What is Zartosht No-Diso?
Zartosht No-Diso usually occurs around December 26th on the Gregorian calendar depending on the alignment of both the Solar Hijri calendar used officially in Iran and the Fasli calendar used by many Iranian Zoroastrians. This alignment usually occurs whenever the day of Khorshed (the 11th day) happens in the month of Dae (the 10th month) in the Fasli calendar. While it is likely that Zoroastrians throughout time have commemorated the death of Zarathushtra in some form or another, Zartosht No-Diso is a rather new holiday that likely developed after the popularity of the Shahnameh. It is celebrated across the global Zoroastrian community but most done so among Iranian Zoroastrians and related communities though it has began to pick up among Parsi Zoroastrians and others. Zartosht No-Diso is a day of solemn reflection, study of the Gathas, prayers at the temple and at home, gratefulness for one’s own life, and a celebration of the life of Zarathushtra..
How Was It Celebrated In the Past?
As mentioned previously, we know very little of how Zoroastrians in the past commemorated the death of Zarathushtra but we assume that it may have been rather similar to how it is organized today.

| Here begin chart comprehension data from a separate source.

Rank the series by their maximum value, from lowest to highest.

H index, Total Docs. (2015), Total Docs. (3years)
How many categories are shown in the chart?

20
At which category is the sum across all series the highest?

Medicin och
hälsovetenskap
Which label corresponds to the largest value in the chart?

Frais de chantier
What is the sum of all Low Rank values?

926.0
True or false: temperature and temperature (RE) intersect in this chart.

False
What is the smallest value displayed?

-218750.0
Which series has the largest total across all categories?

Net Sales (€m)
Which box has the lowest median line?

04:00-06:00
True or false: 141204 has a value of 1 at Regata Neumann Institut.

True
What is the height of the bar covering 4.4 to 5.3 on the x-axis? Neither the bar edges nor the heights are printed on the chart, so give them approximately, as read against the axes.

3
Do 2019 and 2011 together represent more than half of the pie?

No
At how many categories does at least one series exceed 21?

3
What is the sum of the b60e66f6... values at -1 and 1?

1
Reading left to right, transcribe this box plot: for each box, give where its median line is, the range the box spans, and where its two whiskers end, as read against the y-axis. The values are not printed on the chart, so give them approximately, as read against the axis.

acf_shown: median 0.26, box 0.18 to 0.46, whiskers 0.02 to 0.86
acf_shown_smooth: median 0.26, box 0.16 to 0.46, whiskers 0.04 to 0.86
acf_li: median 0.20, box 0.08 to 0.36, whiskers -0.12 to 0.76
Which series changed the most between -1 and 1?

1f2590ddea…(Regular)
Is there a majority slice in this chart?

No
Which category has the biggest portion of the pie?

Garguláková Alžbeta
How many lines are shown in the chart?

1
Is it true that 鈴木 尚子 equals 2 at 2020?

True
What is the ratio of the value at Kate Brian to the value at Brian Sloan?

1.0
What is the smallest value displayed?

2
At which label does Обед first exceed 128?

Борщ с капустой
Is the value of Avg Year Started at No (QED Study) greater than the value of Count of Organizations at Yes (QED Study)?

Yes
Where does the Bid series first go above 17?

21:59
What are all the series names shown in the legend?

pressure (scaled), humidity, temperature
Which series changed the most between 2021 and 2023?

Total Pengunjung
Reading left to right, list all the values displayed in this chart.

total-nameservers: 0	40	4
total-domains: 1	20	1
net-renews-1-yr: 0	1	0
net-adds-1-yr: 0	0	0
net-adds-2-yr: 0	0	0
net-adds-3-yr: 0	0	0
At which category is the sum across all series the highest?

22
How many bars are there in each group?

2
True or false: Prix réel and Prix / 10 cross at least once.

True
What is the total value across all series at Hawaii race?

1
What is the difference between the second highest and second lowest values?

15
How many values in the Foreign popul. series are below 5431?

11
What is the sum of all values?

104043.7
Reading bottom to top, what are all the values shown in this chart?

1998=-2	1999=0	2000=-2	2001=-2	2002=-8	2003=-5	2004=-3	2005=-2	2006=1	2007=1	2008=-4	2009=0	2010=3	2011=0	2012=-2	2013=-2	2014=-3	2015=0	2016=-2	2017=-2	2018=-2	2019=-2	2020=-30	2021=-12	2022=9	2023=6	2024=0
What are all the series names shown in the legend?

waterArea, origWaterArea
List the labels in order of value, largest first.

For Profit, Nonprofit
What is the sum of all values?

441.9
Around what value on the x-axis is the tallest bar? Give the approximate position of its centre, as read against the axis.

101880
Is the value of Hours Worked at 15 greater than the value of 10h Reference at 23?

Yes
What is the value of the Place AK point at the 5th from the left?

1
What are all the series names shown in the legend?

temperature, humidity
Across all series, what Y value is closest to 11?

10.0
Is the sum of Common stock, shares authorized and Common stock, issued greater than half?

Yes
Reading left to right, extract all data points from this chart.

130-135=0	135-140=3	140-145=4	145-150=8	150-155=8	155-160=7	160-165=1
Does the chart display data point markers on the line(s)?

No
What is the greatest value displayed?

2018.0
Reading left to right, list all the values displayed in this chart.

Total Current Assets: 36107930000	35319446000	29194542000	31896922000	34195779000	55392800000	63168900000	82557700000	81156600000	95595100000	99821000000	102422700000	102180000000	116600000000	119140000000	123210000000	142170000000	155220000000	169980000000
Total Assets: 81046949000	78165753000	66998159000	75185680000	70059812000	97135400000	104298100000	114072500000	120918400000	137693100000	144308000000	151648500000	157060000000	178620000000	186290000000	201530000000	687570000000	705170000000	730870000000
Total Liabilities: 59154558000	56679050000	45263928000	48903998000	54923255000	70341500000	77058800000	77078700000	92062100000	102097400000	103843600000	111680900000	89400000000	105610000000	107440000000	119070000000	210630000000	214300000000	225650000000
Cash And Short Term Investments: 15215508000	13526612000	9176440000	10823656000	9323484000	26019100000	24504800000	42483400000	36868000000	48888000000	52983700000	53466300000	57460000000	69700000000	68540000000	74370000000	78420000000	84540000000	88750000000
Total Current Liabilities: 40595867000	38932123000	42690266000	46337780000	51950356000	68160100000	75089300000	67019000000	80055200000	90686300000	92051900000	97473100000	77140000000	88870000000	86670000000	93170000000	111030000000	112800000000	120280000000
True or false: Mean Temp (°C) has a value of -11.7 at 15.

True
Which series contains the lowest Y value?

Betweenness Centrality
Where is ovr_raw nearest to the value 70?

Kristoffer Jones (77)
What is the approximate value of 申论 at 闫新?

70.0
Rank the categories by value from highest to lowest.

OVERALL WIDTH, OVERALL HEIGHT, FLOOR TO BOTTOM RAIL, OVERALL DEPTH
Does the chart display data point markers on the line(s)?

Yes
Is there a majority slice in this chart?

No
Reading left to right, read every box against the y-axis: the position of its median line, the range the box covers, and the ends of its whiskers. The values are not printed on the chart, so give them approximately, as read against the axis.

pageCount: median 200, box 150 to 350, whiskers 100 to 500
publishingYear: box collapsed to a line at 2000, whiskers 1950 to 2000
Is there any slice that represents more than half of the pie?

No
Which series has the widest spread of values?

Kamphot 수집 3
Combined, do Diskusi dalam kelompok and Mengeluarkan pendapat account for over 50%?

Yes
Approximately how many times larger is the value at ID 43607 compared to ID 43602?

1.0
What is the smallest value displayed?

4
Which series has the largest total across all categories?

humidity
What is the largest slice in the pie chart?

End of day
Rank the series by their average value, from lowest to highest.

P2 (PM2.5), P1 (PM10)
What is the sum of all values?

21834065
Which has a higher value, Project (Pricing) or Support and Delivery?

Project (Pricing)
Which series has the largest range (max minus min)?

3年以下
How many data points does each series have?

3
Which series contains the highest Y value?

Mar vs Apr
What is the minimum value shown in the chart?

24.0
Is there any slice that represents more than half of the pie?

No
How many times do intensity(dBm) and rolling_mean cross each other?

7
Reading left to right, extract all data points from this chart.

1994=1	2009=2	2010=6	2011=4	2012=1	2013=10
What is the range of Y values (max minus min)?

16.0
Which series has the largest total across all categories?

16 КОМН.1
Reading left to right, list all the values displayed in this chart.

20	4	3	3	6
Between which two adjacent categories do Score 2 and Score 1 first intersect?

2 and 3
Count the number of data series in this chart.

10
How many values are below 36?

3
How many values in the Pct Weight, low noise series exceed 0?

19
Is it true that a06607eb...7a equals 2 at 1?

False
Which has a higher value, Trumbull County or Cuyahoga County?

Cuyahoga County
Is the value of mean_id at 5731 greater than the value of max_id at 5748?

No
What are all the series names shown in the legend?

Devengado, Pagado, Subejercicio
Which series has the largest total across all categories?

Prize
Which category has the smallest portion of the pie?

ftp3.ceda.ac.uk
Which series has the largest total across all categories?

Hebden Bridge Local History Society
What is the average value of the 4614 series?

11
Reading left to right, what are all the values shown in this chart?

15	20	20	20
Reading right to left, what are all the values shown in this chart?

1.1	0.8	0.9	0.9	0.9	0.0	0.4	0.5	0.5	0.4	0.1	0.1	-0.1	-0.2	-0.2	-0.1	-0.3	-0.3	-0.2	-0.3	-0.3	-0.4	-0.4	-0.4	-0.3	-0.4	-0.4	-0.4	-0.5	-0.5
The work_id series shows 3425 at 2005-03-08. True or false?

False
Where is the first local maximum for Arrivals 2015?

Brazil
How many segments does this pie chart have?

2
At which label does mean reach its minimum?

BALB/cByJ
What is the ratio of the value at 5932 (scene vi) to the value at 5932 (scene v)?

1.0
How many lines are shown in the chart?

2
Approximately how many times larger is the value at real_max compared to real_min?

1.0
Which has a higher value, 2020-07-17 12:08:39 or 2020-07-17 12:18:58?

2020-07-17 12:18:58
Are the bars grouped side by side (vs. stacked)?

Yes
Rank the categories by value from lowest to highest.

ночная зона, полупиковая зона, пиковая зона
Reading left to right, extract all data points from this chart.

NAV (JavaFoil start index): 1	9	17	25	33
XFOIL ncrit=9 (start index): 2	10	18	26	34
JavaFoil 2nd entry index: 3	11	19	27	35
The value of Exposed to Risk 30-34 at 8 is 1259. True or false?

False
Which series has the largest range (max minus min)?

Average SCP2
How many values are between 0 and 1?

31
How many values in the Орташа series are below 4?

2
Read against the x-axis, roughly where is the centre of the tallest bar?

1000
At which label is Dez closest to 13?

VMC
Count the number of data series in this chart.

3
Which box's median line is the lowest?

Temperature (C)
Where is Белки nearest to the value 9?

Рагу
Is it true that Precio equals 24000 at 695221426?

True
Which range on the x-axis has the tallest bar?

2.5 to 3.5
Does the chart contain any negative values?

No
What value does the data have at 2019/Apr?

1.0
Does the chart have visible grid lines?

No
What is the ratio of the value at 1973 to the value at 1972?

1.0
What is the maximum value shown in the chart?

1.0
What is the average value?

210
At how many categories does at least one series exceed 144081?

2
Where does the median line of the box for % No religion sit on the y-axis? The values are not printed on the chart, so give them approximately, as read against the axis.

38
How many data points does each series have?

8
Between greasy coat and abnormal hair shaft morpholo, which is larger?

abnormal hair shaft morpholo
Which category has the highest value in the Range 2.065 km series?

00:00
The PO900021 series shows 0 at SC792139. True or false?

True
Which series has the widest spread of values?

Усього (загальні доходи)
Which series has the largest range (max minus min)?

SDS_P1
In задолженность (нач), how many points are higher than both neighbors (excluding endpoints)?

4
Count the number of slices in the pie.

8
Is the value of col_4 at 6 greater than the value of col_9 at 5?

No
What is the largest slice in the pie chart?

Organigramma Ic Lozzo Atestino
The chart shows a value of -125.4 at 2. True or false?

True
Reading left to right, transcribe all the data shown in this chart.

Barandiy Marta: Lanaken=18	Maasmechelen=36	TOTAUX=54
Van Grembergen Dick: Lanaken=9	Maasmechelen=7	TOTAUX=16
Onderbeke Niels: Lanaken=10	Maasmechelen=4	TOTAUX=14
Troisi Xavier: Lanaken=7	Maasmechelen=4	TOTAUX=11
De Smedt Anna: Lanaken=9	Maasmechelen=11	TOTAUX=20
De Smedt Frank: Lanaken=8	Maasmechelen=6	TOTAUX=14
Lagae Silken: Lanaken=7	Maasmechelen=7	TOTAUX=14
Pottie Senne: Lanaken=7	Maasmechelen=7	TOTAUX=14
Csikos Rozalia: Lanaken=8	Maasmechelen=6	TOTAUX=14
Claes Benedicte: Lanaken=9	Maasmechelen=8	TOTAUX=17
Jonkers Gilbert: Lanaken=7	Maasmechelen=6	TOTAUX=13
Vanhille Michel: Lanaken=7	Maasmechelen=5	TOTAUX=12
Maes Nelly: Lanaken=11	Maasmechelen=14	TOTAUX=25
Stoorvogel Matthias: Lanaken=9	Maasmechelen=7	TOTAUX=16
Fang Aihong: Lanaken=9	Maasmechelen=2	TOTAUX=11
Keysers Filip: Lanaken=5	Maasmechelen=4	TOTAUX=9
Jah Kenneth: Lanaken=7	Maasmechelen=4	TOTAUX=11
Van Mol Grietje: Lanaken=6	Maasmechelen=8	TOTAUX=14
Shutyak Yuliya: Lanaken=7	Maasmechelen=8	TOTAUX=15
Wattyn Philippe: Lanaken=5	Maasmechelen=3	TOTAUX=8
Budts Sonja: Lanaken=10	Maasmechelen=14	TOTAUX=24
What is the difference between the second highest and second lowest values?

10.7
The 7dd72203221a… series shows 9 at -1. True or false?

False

Some of the earliest records we have of something like Zartosht No-Diso date from post-Pahlavi times and it seems to have really picked up in popularity in the 20th century and onwards with the festival enjoying a revival of sorts in modern Zoroastrianism. We do know that records of Zarathushtra’s life were heavily mythologized and that elements of the festival likely were centered around remembering aspects of this hagiographical biography and perhaps retelling these stories and even acting them out as plays and the like. Books and even comics were produced in the 20th century revolving around exploring Zarathushtra’s life, of which the Gathas reveal fairly little about but it can said with certainty that oral tradition filled in the gaps of the story with their own tales and legends. An example of such stories can be seen in this popular children’s comic here.
How Is It Celebrated Today?
It is mostly a day of prayer, ritual, and reflection on the life of Zarathushtra and one’s own life. If near a temple, Zoroastrians try to make time to visit and engage in their prayers and rituals there and, if not, their home becomes the site of the commemorations. Usually, the Gathas are read, studied, and discussed with other Zoroastrians and folks feast together to celebrate the life of Zarathushtra considering mourning is cautioned against by Zoroastrian tradition for any of those who have died. Instead, their Fravashis are honored and so are their lives as best as possible and remembrance is a large part of that.
What Lessons Can We Learn From Zartosht No-Diso?
Zarathushtra lived an exemplary life filled with both divine inspiration and human worries which makes him someone we can easily connect to. Whether we want to see Zarathushtra as a Yazata, a truly divine being, or as simply a human messenger of divine truth, either way he was the one who set forth our faith and it would be truly virtuous to set aside some time during our day on Zarotsht No-Diso to remember him the best ways we can. Also, it is a good reminder to study the Gathas, Zarathushtra’s words that form the foundation and core of our faith, and reflect upon the endless and eternal wisdom that they provide. Even after his death, Zarathushtra remains with us, his fravashi blessing us constantly, and he is one of the most important people in all of human history. Perhaps, through our reflections on Zartosht No-Diso, we can align our lives to the Path of Asha and be truly worthy to be called Ashavans together.